__INFORMATION__.
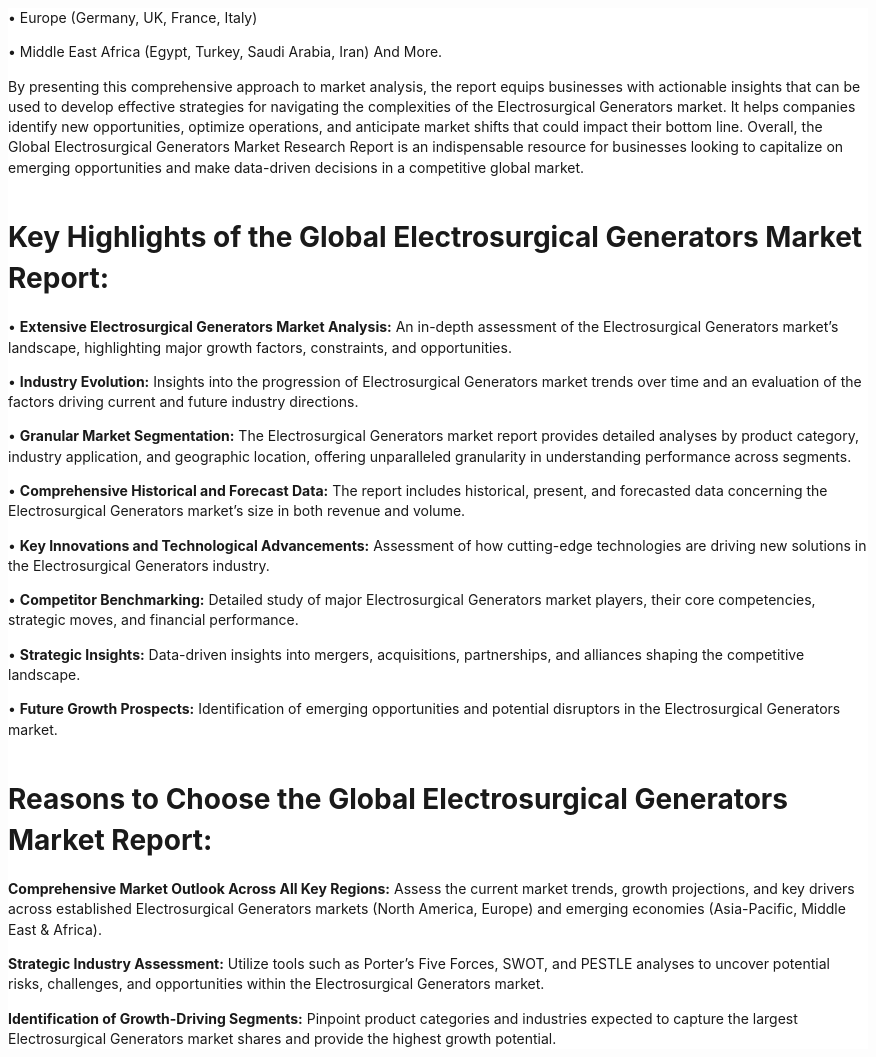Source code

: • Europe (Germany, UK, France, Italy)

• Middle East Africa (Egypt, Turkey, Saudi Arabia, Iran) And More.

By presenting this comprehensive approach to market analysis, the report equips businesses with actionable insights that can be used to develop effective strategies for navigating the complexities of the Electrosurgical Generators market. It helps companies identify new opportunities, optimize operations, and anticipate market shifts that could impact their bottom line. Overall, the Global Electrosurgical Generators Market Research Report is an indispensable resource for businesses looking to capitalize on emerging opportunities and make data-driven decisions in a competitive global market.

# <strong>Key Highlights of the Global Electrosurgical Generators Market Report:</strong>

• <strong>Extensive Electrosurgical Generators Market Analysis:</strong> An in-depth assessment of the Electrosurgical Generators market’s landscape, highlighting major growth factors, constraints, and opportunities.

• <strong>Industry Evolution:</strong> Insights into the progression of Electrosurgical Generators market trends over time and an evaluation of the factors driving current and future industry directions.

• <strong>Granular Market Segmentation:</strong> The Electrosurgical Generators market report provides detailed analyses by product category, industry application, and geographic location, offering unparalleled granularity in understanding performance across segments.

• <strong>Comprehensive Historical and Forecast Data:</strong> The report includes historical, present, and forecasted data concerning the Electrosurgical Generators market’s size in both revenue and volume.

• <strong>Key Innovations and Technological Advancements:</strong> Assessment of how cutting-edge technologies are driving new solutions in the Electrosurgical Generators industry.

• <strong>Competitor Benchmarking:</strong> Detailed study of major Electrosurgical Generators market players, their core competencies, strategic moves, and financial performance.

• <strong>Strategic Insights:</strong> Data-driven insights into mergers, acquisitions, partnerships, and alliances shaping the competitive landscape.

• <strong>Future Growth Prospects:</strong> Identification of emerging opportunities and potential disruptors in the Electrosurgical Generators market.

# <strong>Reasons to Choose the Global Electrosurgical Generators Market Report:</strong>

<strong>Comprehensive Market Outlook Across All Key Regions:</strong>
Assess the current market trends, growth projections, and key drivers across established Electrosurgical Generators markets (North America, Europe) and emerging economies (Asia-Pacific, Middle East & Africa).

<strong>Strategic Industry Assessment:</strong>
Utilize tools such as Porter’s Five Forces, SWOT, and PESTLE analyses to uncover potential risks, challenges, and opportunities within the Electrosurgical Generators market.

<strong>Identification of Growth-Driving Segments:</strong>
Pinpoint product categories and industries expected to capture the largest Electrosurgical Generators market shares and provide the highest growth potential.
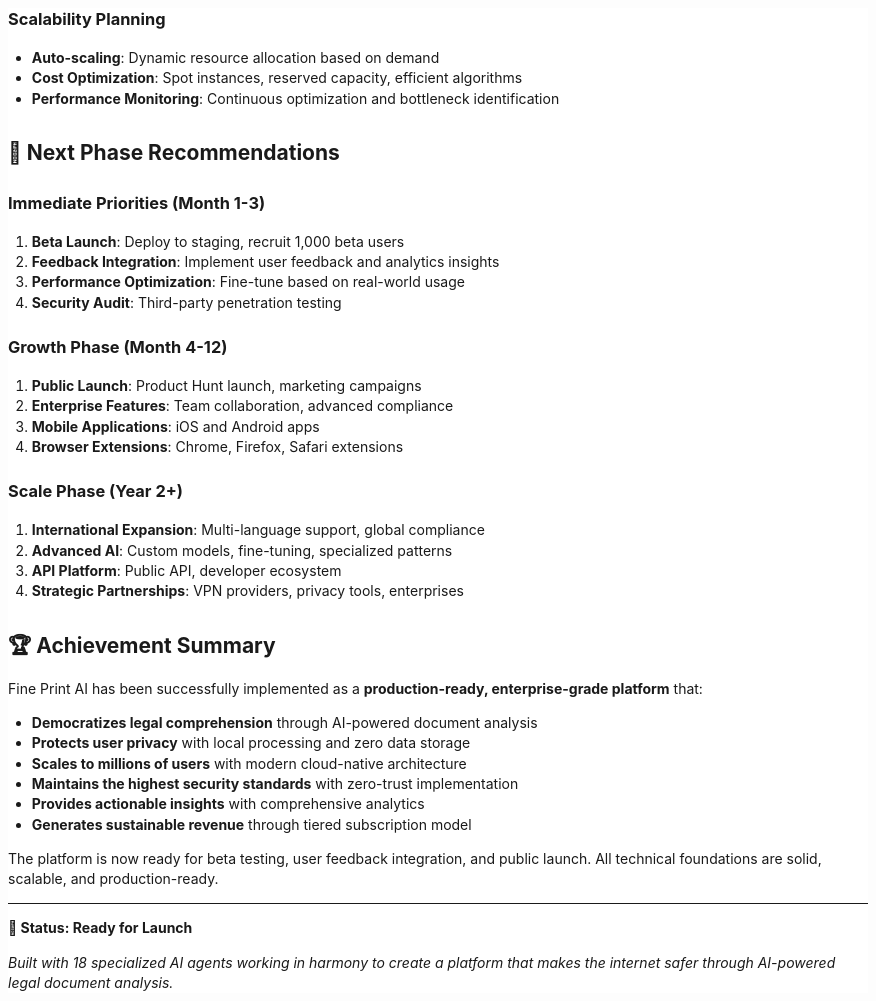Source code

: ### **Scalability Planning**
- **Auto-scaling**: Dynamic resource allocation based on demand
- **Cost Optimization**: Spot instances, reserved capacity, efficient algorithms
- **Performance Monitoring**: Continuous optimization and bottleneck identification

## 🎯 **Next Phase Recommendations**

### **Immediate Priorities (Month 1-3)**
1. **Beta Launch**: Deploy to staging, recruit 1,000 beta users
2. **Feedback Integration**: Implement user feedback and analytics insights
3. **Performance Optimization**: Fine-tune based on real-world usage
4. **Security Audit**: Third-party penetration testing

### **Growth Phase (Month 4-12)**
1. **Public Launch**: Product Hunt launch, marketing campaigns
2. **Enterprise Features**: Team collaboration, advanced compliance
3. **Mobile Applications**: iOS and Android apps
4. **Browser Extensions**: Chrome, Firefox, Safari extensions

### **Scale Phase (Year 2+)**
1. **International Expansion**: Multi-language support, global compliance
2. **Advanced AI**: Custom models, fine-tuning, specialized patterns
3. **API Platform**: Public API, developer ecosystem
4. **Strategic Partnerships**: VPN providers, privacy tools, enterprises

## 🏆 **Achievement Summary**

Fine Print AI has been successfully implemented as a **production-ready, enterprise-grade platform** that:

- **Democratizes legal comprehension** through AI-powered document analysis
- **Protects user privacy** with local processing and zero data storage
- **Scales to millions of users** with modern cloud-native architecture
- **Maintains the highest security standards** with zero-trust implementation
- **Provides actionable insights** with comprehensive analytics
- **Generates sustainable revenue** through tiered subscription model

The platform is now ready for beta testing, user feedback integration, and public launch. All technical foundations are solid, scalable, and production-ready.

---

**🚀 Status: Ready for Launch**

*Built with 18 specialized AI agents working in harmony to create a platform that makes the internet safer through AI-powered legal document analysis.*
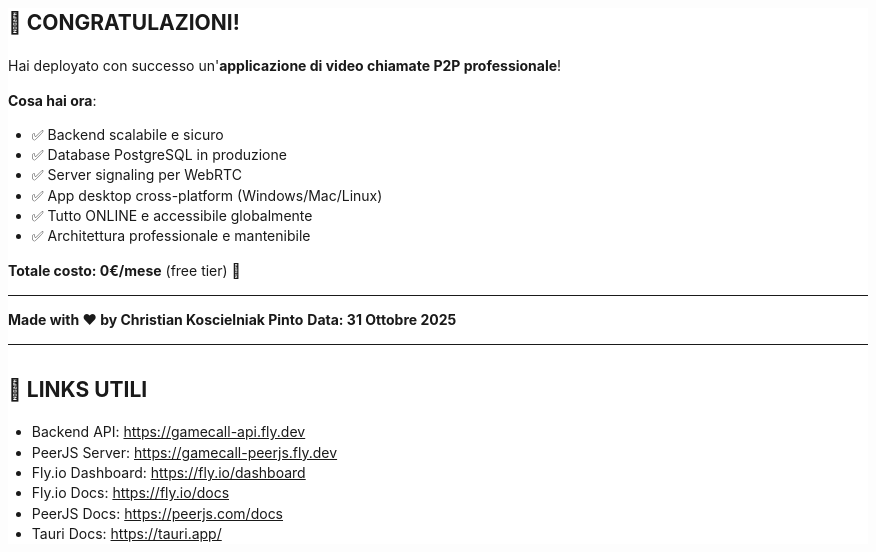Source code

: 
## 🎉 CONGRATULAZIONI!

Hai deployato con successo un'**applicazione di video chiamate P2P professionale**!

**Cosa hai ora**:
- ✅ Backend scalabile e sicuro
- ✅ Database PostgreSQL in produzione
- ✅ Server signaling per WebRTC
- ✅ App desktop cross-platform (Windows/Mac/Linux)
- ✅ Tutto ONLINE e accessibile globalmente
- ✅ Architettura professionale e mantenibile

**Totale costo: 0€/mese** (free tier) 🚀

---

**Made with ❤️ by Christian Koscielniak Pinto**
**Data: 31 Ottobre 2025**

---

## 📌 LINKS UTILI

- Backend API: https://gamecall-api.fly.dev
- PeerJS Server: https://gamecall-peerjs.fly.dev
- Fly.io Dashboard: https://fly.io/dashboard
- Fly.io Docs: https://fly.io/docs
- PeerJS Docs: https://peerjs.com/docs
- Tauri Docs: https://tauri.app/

__TRY IT__. Where a line of the records has the string "PeerJS", copy that line.

__EXERCISE RESPONSE__.
- PeerJS Server: https://gamecall-peerjs.fly.dev
- PeerJS Docs: https://peerjs.com/docs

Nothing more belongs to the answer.